Autonomous truck developer Aurora, Continental, and NVIDIA announced a long-term strategic partnership to deploy driverless trucks at scale, powered by the next-generation NVIDIA Drive Thor system-on-a-chip (SoC).
NVIDIA’s Drive Thor and DriveOS will be integrated into the Aurora Driver, an SAE L4 autonomous driving system that Continental plans to mass-manufacture in 2027, according to a news release.
“Delivering one driverless truck will be monumental.
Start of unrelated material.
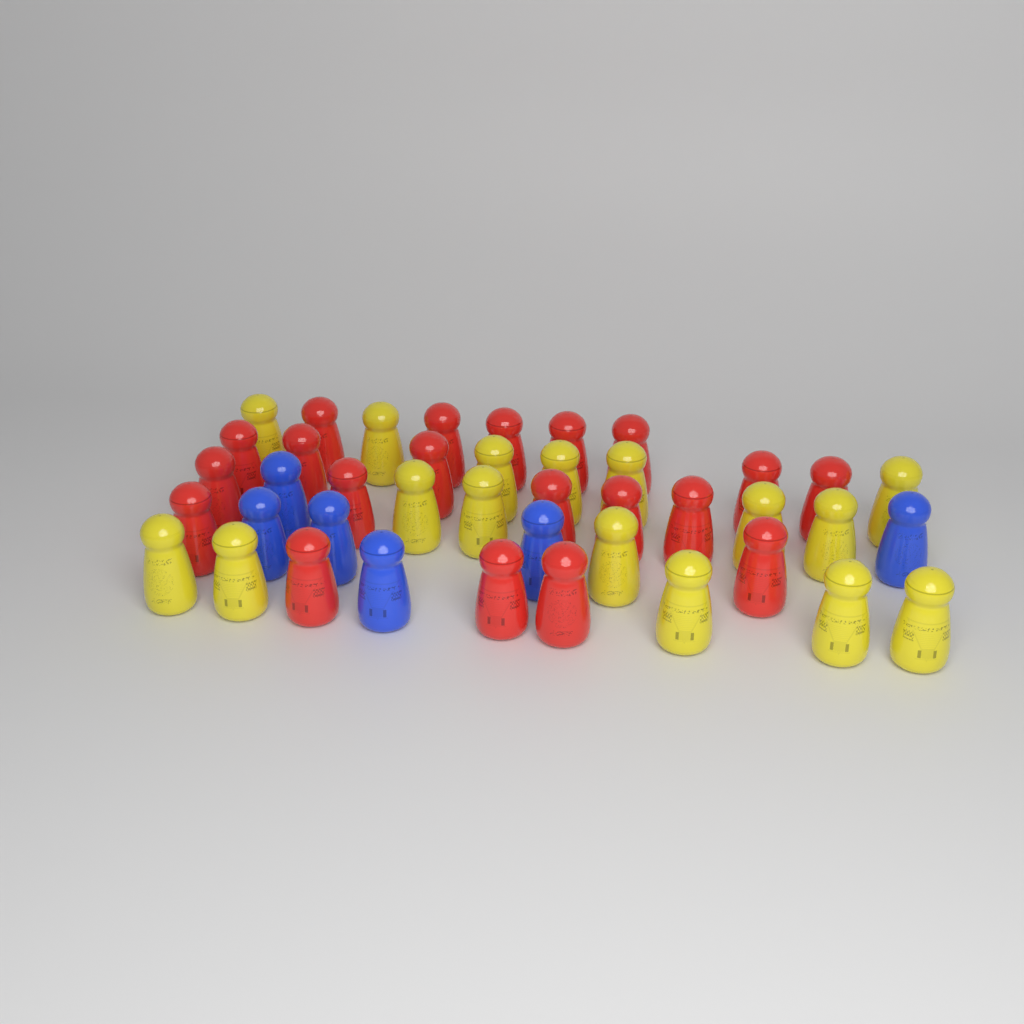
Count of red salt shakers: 20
Deploying thousands will change the way we live,” said Chris Urmson, CEO and co-founder at Aurora. “NVIDIA is the market leader in accelerated computing, and they’ll strengthen our ecosystem of partners and our ability to deliver safe and reliable driverless trucks to our customers at scale.”
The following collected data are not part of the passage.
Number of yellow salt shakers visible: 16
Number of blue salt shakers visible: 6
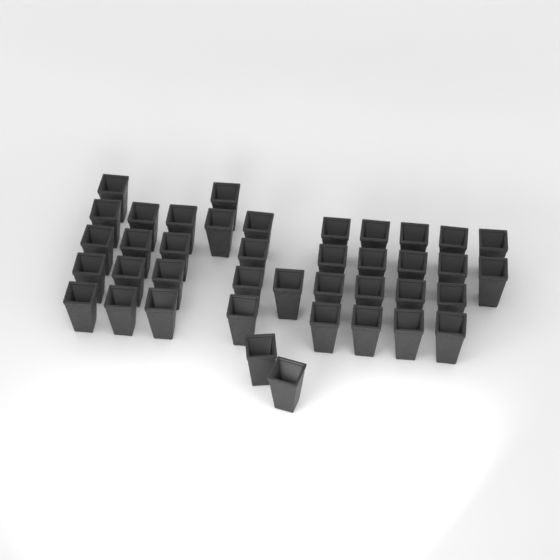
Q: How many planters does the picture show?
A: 40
“Developing, industrializing, and manufacturing powerful self-driving hardware at commercial scale requires unique and unparalleled expertise,” said Aruna Anand, president and CEO, automotive, continental North America. “Our industry-first collaboration with Aurora and NVIDIA to deliver driverless trucks positions Continental at the forefront of this cutting-edge technology and will drive value to our business.”
“The combination of NVIDIA’s automotive-grade Drive Thor platform with Aurora’s advanced self-driving trucking technology and Continental’s manufacturing and integration expertise is set to help drive the future of autonomous trucking, helping make roads safer while driving up operational efficiency,” said Rishi Dhall, vice-president of automotive at NVIDIA.
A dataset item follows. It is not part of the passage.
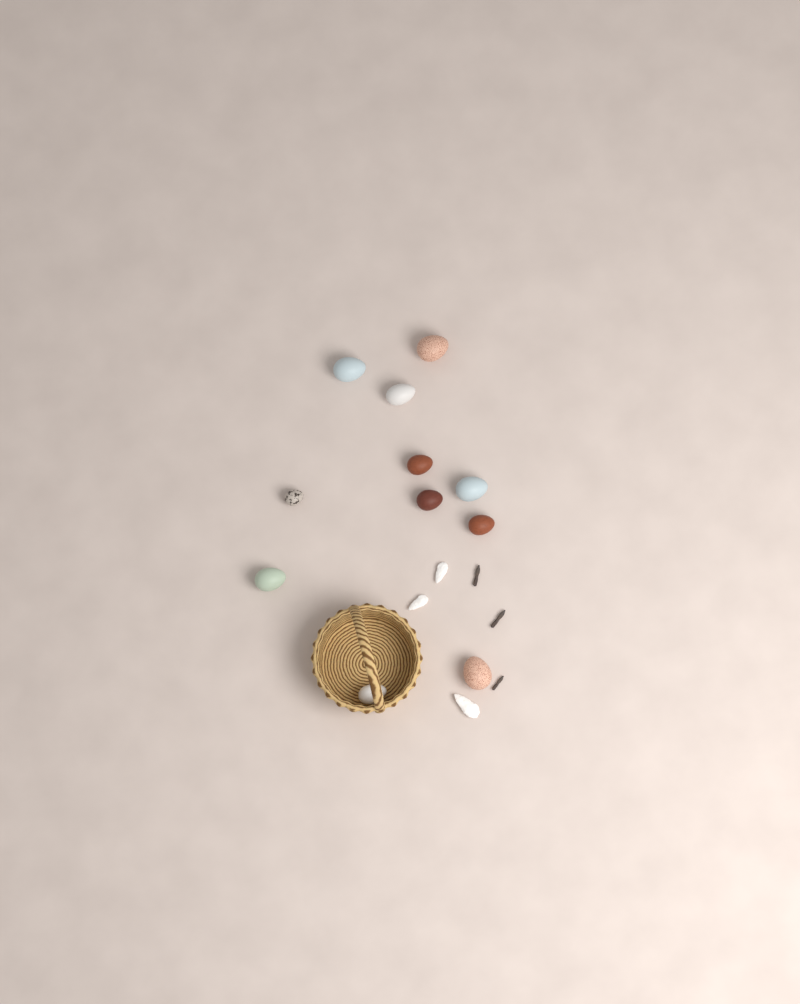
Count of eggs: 11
Driverless trucking service launch in April
Aurora is in the final stages of validating the Aurora Driver for driverless operations on public roads and plans to launch its driverless trucking service in Texas in April.
NVIDIA will power the primary computer of the Aurora Driver with a dual NVIDIA Drive Thor SoC configuration that runs DriveOS. As Continental and Aurora prepare to manufacture self-driving hardware at scale in 2027, production samples of Drive Thor are coming in the first half of 2025.
Continental is developing a reliable, serviceable, cost-efficient generation of the Aurora Driver hardware, specifically for high-volume manufacturing. The company is also developing a specialized independent secondary system that can take over operation if a failure occurs in the primary Aurora Driver computer.